Sebbene Trump avesse inizialmente contattato Le Pen e il Rassemblement National dopo aver assunto l’incarico per un secondo mandato nel gennaio 2025, il partito ha sempre più considerato l’abbraccio di Washington dannoso per le sue prospettive in un paese in cui Trump resta ampiamente impopolare.
Una voce di primo piano del partito, Jean-Philippe Tanguy, ha convocato martedì una conferenza stampa per mettere in evidenza le misure proposte dal Rassemblement National, tra cui tagli alle tasse sull’energia e “l’istituzione di un controllo temporaneo sui margini per garantire che le aziende petrolifere, i distributori e tutti gli altri attori del settore petrolifero non intascassero questi sgravi fiscali”.
Ha anche criticato il governo francese per aver rilasciato parte delle riserve petrolifere strategiche della Francia per evitare una carenza di approvvigionamento, una misura coordinata con gli altri paesi del G7. Le riserve strategiche della Francia sono gestite “in pratica per allinearsi agli interessi migliori delle compagnie petrolifere”, ha detto Tanguy.
La spinta per i tagli alle tasse sull’energia e le misure di controllo del mercato riflette la strategia di lungo periodo del partito di presentarsi come il campione della classe operaia. Ma i costi fiscali delle sue proposte e i suoi attacchi alle compagnie petrolifere rischiano di offuscare la sua credibilità sull’economia e tra la comunità imprenditoriale. Quella fiducia sarà cruciale per conquistare un numero maggiore di elettori centristi alle elezioni presidenziali del 2027.

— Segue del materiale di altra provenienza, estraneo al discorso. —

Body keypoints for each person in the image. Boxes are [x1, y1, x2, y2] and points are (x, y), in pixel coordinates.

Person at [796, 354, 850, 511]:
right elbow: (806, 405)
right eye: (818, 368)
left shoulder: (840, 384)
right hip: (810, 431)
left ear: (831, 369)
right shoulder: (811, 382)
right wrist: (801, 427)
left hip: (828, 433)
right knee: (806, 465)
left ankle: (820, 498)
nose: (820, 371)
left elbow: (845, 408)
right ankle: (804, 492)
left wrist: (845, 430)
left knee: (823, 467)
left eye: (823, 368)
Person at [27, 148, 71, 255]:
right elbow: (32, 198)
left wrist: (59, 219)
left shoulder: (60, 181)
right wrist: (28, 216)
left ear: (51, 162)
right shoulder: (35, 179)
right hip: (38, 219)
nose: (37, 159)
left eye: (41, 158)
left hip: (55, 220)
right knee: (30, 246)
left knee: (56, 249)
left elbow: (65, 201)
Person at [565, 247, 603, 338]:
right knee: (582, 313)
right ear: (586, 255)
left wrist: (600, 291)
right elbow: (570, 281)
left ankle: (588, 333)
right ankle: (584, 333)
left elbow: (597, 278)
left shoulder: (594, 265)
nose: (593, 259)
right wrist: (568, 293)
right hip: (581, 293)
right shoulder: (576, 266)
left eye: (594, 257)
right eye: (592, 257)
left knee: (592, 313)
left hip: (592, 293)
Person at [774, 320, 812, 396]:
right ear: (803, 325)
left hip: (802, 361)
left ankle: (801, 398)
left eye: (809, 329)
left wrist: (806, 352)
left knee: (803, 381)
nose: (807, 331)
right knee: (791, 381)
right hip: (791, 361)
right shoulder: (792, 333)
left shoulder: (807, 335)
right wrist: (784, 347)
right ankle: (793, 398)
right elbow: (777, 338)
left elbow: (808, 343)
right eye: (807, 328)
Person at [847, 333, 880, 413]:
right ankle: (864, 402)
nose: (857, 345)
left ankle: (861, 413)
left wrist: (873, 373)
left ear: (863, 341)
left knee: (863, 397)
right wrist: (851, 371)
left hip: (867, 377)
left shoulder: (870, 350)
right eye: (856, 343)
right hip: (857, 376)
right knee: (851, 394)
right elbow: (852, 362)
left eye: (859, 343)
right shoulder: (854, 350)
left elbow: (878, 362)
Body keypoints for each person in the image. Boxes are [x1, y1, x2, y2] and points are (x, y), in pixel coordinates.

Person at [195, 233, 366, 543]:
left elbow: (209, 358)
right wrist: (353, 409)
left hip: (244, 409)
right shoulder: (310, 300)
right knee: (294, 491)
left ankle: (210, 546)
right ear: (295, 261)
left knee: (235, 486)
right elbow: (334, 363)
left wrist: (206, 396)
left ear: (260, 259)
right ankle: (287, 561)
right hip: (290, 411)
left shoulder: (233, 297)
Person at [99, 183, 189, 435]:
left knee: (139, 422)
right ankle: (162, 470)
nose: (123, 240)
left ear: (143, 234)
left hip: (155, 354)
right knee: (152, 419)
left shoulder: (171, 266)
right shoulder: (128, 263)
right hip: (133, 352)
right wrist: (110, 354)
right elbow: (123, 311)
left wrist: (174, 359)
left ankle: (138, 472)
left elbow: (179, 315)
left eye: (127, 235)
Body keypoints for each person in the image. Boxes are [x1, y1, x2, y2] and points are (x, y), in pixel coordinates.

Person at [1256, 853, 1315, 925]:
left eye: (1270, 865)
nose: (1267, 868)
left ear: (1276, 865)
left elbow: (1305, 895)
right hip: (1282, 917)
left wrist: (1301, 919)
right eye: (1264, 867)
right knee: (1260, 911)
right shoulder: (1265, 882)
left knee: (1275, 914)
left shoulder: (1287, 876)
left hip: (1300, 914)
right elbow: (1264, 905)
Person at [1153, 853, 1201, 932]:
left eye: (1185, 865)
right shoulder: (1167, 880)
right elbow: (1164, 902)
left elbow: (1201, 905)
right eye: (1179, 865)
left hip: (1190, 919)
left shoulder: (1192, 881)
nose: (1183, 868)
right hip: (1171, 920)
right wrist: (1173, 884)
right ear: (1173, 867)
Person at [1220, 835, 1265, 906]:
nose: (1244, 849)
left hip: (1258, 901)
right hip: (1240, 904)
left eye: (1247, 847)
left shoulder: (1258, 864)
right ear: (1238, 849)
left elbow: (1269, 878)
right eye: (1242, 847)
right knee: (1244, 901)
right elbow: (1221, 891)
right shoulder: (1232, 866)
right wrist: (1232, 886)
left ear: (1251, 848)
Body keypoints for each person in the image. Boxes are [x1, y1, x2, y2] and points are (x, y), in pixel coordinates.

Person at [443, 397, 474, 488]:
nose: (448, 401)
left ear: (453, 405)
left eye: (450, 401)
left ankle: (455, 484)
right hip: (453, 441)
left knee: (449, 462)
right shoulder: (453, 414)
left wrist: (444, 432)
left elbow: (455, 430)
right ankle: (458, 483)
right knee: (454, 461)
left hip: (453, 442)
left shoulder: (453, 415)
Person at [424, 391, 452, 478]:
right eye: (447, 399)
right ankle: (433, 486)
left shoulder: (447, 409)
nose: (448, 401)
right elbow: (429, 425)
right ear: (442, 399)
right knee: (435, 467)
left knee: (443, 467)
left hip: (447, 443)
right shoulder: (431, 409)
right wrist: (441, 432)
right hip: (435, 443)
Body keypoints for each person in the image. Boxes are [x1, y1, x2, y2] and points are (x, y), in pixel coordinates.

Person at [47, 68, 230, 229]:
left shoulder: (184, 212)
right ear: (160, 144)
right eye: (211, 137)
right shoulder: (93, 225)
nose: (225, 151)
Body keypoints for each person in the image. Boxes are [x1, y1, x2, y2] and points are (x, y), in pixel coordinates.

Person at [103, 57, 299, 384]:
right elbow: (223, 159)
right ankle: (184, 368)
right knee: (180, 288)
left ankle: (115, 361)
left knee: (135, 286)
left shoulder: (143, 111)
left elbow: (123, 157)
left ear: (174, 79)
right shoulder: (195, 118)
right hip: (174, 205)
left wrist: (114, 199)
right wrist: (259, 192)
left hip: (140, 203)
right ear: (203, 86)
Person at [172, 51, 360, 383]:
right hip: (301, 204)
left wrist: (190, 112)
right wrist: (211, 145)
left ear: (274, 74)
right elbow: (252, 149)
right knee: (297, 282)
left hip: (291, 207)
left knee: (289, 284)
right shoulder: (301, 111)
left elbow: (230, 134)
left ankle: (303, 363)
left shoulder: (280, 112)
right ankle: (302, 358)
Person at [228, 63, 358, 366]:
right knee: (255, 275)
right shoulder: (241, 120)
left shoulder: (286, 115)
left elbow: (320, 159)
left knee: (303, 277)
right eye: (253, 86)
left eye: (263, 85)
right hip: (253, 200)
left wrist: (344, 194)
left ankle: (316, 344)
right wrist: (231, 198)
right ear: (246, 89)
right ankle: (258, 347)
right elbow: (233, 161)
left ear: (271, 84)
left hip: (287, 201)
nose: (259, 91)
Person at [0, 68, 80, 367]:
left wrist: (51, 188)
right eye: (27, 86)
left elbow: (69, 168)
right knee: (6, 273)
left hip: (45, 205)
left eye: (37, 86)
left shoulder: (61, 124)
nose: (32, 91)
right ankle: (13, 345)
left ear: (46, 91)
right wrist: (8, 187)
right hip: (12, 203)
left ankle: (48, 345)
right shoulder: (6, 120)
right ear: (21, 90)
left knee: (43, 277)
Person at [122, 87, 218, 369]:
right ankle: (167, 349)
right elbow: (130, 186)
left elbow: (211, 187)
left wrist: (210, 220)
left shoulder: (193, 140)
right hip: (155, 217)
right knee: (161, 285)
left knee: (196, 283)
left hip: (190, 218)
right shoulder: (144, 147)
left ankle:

La spinta di Tanguy arriva dopo che Marine Le Pen la settimana scorsa ha accusato il governo di “comportarsi come un profittatore in una crisi”, osservando che le sue entrate fiscali superiori sono legate all’aumento dei prezzi del petrolio. Il governo ha respinto i tagli fiscali, affermando che essi aggraverebbero il già esorbitante deficit di bilancio della Francia. Si prevede che il paese supererà le entrate del 2026 per una cifra pari a circa il 5% del PIL.